You always have a clear stance on controversial topics. What do you say to those who claim that Saudi Arabia has taken over the artistic scene from Egypt?
The works that have achieved great success in Saudi Arabia are the Egyptian works that feature Egyptian stars, and of course, we have to thank them because they opened new markets for displaying and selling Egyptian works and showing them in theaters there. So we are grateful to them because there are now more markets for selling work. The success that Saudi Arabia is witnessing now is due to Egyptian works, and it has not affected Egypt. I hope that more markets will be opened for us in all countries of the world and that Egyptian films will be shown in every country. This is a revival of Egyptian art, not the opposite.
Do you fear that your statements may affect your popularity?

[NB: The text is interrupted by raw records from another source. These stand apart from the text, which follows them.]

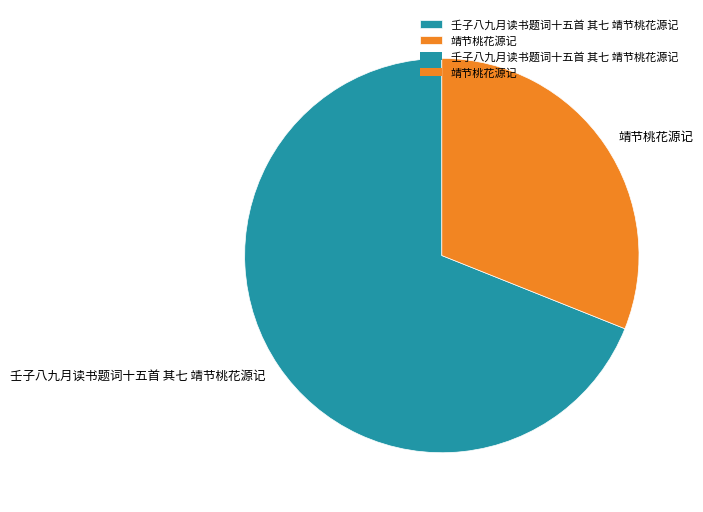

Approximately how many times larger is the value at 壬子八九月读书题词十五首 其七 靖节桃花源记 compared to 靖节桃花源记?

2.2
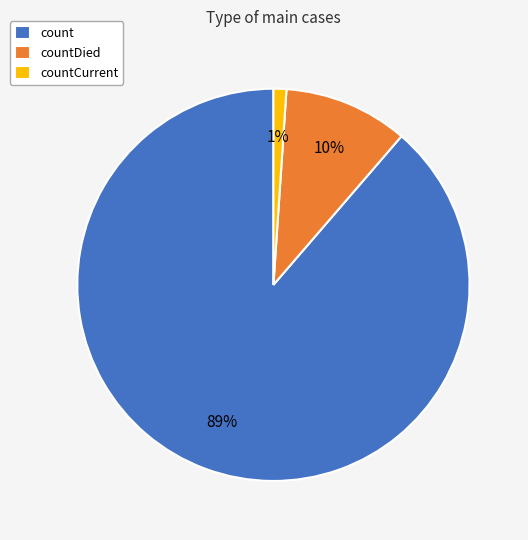

Which has a higher value, countCurrent or countDied?

countDied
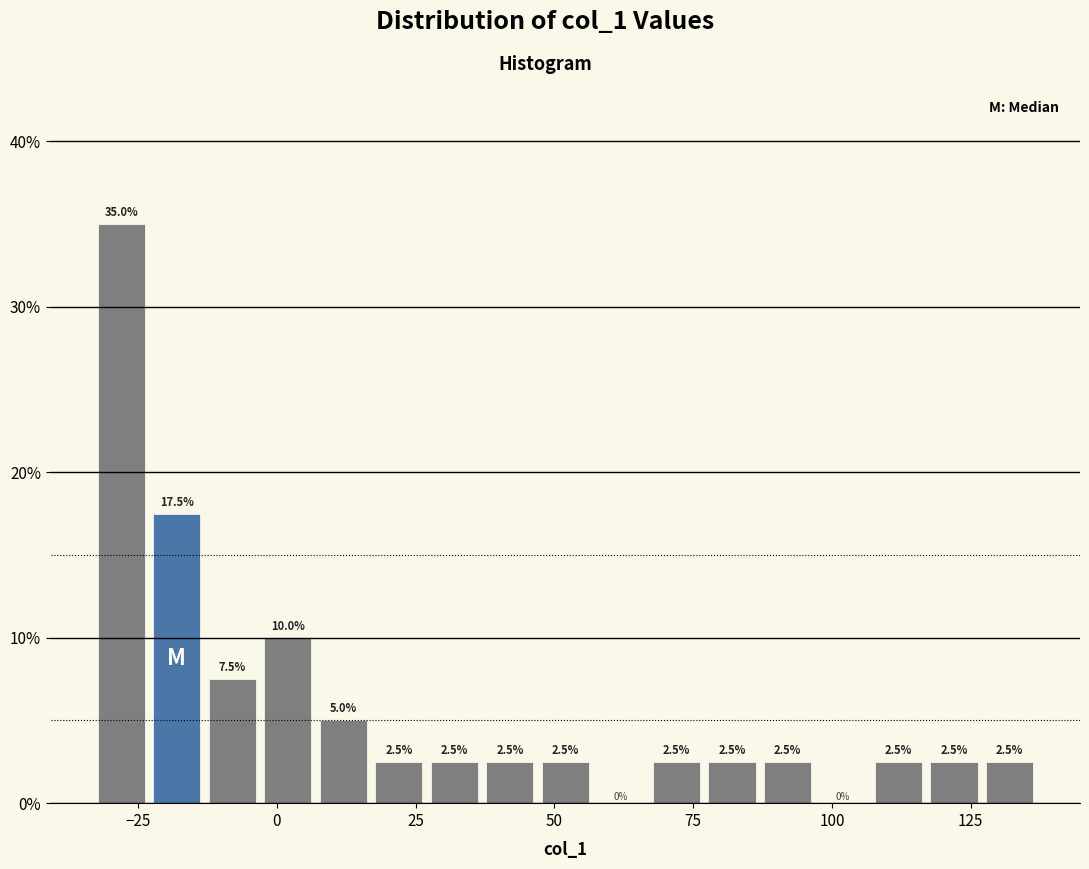

Read against the x-axis, roughly where is the centre of the tallest bar?

-30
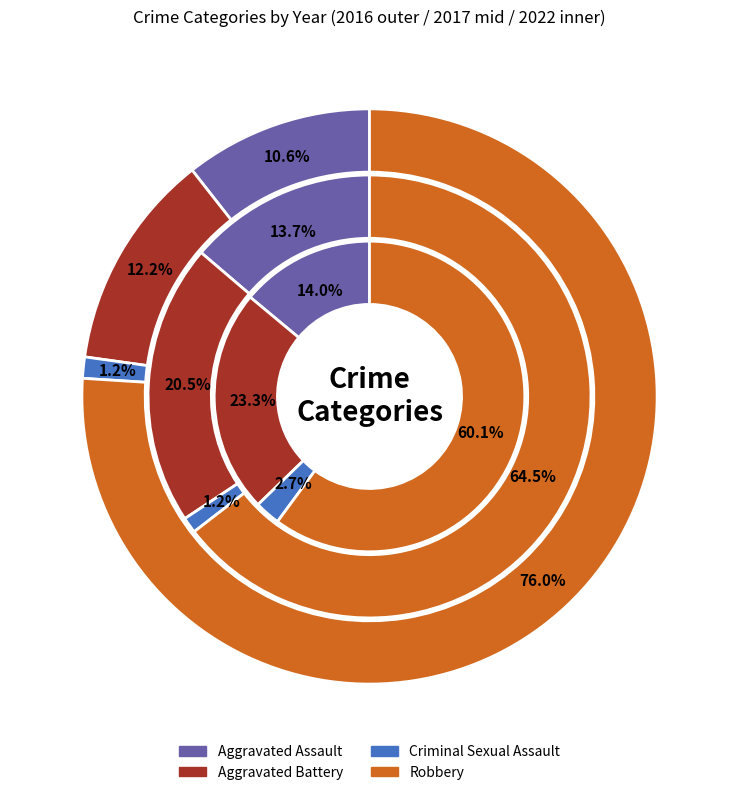

Count the number of slices in the pie.

4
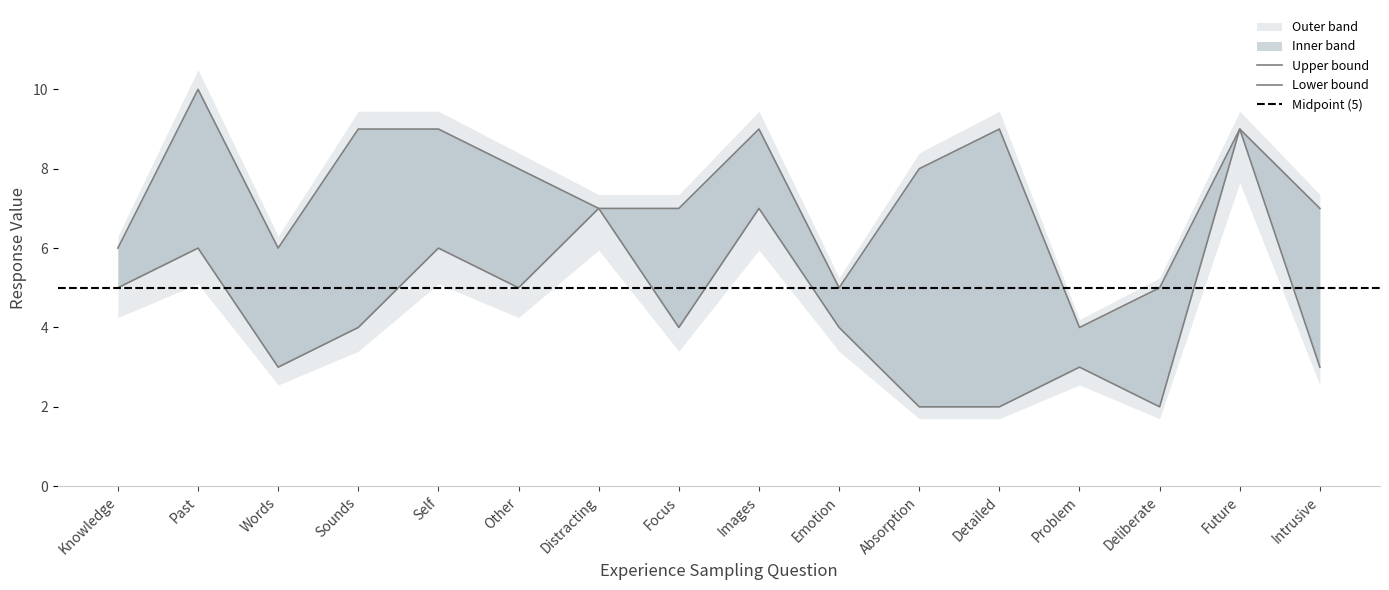

Which series changed the most between Self and Detailed?

Lower Response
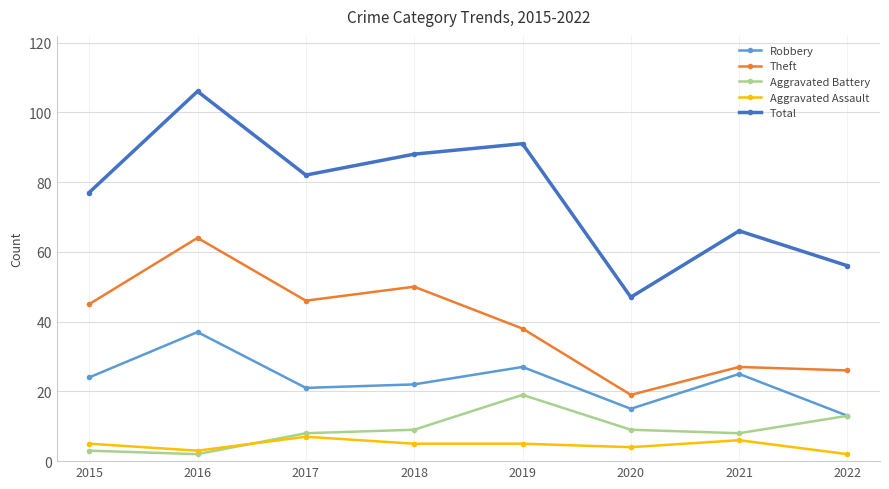

At which category is the sum across all series the highest?

2016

I have no fear, but I speak my mind honestly and I don’t care about the reaction. I am only criticizing ideas, not people, and I have not offended anyone. I am only challenging ideas that are against humanity in my view.
How did you feel as an artist when the 39th session of the Alexandria Film Festival for Mediterranean Countries was named after you? What does it mean to you?
I was very honored and delighted because this was the peak of my career and the greatest recognition for me. The Alexandria Festival is very prestigious, and I have always followed it and attended it. I have beautiful memories of great stars, such as the late Farid Shawqi, Mahmoud Abdel Aziz, Nour El-Sherif, Ahmed Zaki, and Farouk El-Fishawy. These stars were eager to attend the Alexandria Festival every year, and I won five awards as best actress from the festival.
What is your comment on the situation in Palestine, especially in Gaza?
The situation is heartbreaking and horrifying, and the genocide that is happening in Gaza is terrifying. I hope that we will soon see the flag of the State of Palestine as a free and independent state with Jerusalem as its capital. We will not settle for anything less than a fair solution to the Palestinian issue. Our hearts are with the Arab people in Palestine, Syria, Libya, Sudan, and Yemen. We want stability for the Arab region and for every citizen to live in security and peace on their land. I hope that the conflicts and wars will end and we will all live in harmony.